Making a Gas Station Fun
When the school year was out, Levitansky saw to it that Jewish children continued their learning at the Camp Gan Israel that he started in Los Angeles.
Eliezrie recalled that the rabbi once took campers on a day trip, but the group’s bus broke down on the middle of the highway. He stopped at a gas station to get the bus fixed.
“He bought everyone sodas,” said Eliezrie. “He told them stories and entertained them. They had no idea that the bus was broken.”
When they eventually returned to camp, having never made it to their intended destination, Levitansky was sure that a certain mother would call to complain, but when the phone did ring, it was the woman saying that her son had so much fun. She wanted to know where they went, because the child wanted to celebrate his birthday there.
“He made everything wonderful, happy and joyous,” said Eleizrie.
Levitansky’s offspring – both in the literal and symbolic senses – continue the rabbi’s work, trying to emulate his enthusiasm. At the Torah dedication ceremony, a children’s program featured moon bounces, arts and crafts tables, and cotton candy.
For the adults, the opportunity to write a letter in the scroll was inspiring. (An estimated 1,000 letters were filled in by Jewish Angelenos over the previous week.)
Jeremy Weinstein, a 26-year-old assistant editor at a cable television network, said that he “felt lucky to be a part of it all.”

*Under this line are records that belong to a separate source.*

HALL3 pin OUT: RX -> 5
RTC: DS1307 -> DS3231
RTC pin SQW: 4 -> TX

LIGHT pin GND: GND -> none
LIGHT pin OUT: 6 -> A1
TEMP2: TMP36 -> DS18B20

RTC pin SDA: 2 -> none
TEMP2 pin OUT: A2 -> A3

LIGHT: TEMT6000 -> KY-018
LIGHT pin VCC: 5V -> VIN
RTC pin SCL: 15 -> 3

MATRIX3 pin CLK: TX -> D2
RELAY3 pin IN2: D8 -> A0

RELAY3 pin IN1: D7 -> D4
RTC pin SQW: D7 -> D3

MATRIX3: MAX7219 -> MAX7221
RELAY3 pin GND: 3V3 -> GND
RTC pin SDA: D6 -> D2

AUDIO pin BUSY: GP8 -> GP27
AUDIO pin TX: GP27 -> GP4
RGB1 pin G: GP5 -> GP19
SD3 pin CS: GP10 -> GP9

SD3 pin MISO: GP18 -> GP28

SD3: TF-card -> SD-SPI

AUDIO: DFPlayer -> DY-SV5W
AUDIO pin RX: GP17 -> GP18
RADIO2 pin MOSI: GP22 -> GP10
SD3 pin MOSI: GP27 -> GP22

“There were lots and lots of people,” he said of the Sunday event. “It was a great celebration.”
In a way, Weinstein owed his presence at the dedication to Levitansky. Just before Passover this week, the West Los Angeles resident was walking to his car when Yisrael Levitansky, one of the Levitanskys’ 14 children, stopped him.
“He asked if I wanted to put on tefillin,” related Weinstein. “It made my day.”
Since that meeting, Weinstein has been attending services at the S. Monica Chabad center.
Yechiel Shlomo Levitansky, another of the rabbi’s sons, saw meaning in the fact that the Torah itself was smaller than typical scrolls found in synagogues.
“My father always wanted a small Torah scroll so that older people and children would be able to hold it,” he said. “This was how he conducted his life in general. He would relate to small children the same way he related to adults: with complete devotion.”